◆ Passage shown ◆
# # # # #

Well, hi, GameCyte readers, and thanks for glancing at the beginning of GameSpyte Lyte before moving on. Welcome to this week’s text-based rant; please be sure to thank your deity of choice that you can’t actually see me anymore. On today’s feature, we’ll be looking at the Y-chromosomed heroes who saw fit to overshadow us for our entire lives. Join us, won’t you?
Father’s Day is nigh, and it’s time we all took a moment to honor the men who raised and/or made our mothers raise us. So, what better way to show Dad you care than to insist he spend his entire day doing something you want to do? If you live in New York, you can drag ol’ Pops out to the Nintendo World store for the Super Smash Bros. Brawl Wii Father’s Day Tournament, at which you might win a Wii (which you’ll totally give to Dad, you swear). Store staff will also be presenting attendees with framed father/child photos, allowing you to forever cherish the disappointment on Dad’s face when you were explaining how you know what a Jigglypuff is.
Don’t live in New York, or don’t want to give your father an epileptic seizure? Why not make him use his day off from the daily grind to grind mobs? Give your Dad a day trip to Middle-earth, and spend the day playing Lord of the Rings Online together. The two of you can go fishing while in totally different rooms of the house, thus perfectly simulating the awkwardness, sense of isolation, and stilted communication of a real father/son outing! Or, you can enjoy pretty fireworks together, or kick back and enjoy the finest music that Middle-earth’s minstrels have to offer. Best of all, if your father has a good time, you know you’ve given him the best gift of all — not having to worry about what else he might do with that $15/month.

# # # # #

◆ Extracted material ◆
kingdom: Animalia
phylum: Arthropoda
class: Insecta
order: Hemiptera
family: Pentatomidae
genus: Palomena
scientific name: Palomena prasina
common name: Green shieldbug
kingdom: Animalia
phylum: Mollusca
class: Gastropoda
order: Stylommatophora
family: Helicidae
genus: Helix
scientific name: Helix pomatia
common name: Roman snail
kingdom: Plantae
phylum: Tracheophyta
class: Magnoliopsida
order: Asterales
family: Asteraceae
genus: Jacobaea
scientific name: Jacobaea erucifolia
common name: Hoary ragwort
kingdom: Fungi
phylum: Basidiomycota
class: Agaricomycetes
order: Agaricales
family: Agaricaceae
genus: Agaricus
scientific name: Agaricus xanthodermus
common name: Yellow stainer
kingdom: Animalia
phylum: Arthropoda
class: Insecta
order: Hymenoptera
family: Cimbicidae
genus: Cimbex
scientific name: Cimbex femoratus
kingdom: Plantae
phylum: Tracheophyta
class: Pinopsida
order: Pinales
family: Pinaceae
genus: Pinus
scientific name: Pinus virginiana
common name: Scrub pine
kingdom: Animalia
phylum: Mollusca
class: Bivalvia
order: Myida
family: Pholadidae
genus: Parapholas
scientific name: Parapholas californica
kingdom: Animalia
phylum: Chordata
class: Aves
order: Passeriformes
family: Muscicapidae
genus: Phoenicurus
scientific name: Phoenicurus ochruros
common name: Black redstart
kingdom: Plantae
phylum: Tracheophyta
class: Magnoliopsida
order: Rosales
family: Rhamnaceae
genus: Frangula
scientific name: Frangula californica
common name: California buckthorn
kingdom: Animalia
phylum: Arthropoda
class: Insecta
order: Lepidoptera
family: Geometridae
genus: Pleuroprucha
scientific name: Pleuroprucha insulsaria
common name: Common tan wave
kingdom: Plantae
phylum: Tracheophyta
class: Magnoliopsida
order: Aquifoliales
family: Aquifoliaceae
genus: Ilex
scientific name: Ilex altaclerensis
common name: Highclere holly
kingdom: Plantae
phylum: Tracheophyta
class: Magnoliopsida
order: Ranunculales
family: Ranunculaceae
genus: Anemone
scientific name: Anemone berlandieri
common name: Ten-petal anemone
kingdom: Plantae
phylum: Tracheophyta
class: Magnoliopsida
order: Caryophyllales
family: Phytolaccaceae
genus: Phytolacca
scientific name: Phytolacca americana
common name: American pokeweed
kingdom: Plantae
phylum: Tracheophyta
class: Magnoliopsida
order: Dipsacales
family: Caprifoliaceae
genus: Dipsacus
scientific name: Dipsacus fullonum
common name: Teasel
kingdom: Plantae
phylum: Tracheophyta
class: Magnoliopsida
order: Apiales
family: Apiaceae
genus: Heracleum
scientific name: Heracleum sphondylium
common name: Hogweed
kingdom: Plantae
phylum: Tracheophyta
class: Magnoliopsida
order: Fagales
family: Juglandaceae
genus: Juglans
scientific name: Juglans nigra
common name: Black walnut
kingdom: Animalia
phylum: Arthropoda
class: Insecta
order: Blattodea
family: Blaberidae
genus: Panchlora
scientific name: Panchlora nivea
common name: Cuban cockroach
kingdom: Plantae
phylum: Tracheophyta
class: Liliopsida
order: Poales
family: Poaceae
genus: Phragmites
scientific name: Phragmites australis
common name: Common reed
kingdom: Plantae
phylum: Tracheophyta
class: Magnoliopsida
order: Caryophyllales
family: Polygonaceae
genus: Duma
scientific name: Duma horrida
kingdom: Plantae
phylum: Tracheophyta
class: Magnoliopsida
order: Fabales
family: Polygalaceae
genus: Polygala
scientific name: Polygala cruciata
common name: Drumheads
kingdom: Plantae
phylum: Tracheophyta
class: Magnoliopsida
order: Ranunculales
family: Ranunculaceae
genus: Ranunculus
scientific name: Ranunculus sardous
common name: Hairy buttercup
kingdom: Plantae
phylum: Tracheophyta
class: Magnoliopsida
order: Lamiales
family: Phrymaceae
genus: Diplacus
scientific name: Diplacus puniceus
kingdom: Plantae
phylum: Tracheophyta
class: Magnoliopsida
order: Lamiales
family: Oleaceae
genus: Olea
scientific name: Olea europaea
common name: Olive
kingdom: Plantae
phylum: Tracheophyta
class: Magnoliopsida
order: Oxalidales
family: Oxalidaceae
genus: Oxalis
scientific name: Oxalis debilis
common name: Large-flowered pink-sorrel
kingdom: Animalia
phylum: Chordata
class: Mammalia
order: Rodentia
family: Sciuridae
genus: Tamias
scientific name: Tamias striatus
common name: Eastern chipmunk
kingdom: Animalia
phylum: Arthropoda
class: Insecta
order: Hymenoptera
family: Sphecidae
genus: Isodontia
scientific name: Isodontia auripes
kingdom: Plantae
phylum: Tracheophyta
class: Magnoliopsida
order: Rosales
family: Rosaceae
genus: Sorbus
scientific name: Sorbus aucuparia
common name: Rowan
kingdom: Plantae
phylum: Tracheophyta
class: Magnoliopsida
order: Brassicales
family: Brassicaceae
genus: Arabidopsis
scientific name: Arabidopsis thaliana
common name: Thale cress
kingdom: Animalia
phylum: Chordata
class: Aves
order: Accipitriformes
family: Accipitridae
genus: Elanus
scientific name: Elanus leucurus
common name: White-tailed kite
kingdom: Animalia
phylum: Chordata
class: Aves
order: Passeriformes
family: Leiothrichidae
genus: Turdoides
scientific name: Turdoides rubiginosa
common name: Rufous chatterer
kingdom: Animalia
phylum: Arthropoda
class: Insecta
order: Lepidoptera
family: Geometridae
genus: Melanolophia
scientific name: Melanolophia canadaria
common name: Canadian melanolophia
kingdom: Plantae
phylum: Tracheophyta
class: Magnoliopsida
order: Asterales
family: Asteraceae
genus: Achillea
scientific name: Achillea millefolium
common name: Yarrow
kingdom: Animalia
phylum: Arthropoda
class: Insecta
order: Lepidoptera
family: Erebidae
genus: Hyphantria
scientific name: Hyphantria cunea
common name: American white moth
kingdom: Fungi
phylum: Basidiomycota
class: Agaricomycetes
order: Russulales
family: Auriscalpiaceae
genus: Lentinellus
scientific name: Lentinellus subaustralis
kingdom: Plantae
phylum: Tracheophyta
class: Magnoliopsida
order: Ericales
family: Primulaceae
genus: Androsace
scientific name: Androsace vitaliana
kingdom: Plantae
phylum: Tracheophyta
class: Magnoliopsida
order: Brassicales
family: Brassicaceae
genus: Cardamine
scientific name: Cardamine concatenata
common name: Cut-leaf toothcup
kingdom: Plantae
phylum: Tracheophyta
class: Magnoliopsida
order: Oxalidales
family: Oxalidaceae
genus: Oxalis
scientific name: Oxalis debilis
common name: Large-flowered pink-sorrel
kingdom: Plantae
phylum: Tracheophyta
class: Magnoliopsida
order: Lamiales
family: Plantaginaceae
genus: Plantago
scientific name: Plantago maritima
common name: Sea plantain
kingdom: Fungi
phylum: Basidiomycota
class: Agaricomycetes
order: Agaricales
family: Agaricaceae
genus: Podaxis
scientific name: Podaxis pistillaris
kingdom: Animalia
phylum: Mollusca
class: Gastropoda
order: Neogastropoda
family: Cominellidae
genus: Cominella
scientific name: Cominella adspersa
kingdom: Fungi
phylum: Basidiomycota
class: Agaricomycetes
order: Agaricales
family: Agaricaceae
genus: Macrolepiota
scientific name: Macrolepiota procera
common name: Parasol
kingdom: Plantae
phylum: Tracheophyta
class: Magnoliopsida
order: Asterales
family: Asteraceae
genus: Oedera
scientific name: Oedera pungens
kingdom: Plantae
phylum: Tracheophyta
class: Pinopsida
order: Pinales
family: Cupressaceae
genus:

# # # # #

◆ Work item A ◆
Answer these from the Father's Day column:
(i) At which store in New York is the Super Smash Bros. Brawl Wii Father's Day Tournament held?
(ii) What will store staff present to attendees of the tournament?
(iii) What monthly cost does the column mention at its close?
◆ Work item B ◆
Copy the Father's Day column word for word, starting at the words "Well, hi, GameCyte" and ending after "us, won’t you?".
None of the entries are needed for this work.

◆ Expected answer A ◆
(i) The Nintendo World store.
(ii) Framed father/child photos.
(iii) $15/month.

◆ Expected answer B ◆
Well, hi, GameCyte readers, and thanks for glancing at the beginning of GameSpyte Lyte before moving on. Welcome to this week’s text-based rant; please be sure to thank your deity of choice that you can’t actually see me anymore. On today’s feature, we’ll be looking at the Y-chromosomed heroes who saw fit to overshadow us for our entire lives. Join us, won’t you?